Misner [1] suggested kinetic theory ideas could explain the smoothing of the universe at early times. Recently [2], [3] the inverse has been investigated: the generation of Bianchi I anisotropy in cosmologies with an exact FRW geometry, again for kinetic theory reasons. At the time it was stated that more general anisotropy and inhomogeneity could be generated by the same methods. In this paper the more general case is addressed to show how the model can be produced and to identify some open questions connected with it.

Introduction

One of the major contributions Charles Misner has made to cosmology was the first serious investigation of the chaotic cosmology idea [1], namely that the universe started off in a very chaotic state and then developed (by physical processes) towards a smooth state. This idea has since been taken up with a vengeance by the Inflationary Universe school of thought, utilising Guth's insight [4] that the vast expansion associated with the false vacuum (a scalar field) could provide the required smoothing mechanism.

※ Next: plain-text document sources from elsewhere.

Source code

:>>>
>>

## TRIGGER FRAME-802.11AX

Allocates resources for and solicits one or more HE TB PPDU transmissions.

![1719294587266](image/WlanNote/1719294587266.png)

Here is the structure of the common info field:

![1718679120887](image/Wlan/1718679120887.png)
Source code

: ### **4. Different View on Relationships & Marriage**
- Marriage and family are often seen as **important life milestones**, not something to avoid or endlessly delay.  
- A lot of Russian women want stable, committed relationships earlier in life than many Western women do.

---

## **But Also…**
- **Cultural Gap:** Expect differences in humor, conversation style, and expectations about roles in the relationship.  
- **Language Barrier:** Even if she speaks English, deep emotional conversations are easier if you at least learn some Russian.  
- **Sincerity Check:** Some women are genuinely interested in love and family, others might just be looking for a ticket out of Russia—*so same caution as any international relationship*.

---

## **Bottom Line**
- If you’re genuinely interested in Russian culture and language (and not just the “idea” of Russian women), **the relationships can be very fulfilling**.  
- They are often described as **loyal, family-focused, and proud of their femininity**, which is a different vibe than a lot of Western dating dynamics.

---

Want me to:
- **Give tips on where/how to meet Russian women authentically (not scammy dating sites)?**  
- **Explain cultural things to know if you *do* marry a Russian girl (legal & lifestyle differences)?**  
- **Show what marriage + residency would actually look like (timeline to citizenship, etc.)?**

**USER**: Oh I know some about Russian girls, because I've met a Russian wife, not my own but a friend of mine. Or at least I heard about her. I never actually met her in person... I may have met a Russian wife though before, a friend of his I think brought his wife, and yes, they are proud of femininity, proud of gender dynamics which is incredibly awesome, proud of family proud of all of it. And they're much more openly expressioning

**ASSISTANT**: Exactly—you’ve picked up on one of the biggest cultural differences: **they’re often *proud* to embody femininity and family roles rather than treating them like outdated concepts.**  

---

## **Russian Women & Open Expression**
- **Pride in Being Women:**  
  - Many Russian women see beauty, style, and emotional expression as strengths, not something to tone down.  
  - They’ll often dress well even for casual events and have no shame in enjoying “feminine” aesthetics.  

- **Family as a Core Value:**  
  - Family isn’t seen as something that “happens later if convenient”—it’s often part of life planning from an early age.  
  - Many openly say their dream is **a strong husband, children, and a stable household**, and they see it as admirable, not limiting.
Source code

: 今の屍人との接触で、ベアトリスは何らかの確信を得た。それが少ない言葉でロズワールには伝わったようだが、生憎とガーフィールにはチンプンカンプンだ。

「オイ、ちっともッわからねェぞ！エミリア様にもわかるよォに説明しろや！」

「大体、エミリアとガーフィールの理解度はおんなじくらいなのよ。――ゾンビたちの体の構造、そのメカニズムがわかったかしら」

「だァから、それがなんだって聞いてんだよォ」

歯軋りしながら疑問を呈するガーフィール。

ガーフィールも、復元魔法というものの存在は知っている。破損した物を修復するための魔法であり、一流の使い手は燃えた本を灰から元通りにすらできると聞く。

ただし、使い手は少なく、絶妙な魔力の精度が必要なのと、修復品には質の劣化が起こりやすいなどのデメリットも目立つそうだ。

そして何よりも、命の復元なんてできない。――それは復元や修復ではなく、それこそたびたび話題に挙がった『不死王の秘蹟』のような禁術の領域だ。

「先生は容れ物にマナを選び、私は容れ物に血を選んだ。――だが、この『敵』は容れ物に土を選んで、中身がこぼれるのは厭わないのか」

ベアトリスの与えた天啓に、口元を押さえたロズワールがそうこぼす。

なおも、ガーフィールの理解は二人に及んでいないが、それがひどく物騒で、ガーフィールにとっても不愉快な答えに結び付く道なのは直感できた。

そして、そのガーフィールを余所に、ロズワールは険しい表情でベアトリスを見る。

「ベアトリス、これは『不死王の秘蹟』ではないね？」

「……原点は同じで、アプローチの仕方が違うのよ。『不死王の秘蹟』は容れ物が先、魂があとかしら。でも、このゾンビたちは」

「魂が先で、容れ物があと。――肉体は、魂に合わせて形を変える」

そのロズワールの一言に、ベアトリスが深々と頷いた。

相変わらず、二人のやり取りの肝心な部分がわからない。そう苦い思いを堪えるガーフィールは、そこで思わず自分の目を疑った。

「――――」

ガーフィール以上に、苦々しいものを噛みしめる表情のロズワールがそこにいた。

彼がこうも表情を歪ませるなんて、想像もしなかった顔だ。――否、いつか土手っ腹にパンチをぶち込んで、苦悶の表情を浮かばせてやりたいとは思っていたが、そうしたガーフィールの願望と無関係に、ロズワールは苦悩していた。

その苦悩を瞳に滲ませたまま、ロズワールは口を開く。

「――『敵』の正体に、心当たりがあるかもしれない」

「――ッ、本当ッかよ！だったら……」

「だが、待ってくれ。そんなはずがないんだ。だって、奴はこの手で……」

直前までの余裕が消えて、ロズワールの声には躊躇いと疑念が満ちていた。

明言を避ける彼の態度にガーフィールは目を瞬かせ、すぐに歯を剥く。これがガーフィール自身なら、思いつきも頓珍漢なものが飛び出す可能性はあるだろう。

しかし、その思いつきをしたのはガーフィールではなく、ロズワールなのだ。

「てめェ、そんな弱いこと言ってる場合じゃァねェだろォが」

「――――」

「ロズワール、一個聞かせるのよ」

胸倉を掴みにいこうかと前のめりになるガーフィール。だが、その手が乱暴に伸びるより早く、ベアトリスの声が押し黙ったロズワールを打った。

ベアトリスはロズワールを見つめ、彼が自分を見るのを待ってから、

The resulting theory is very interesting but perhaps over-stated [5]. In particular it does not overcome the Stewart remark [6] that no matter what smoothing mechanisms one might find there are always initial data that will lead to universes more lumpy than the observed universe (simply run the equations backwards from any considered present state to find the needed initial conditions). Furthermore entropy arguments have been adduced by Penrose [7] to suggest that the universe must have started off in a smooth state rather than the very chaotic state suggested by many inflationists.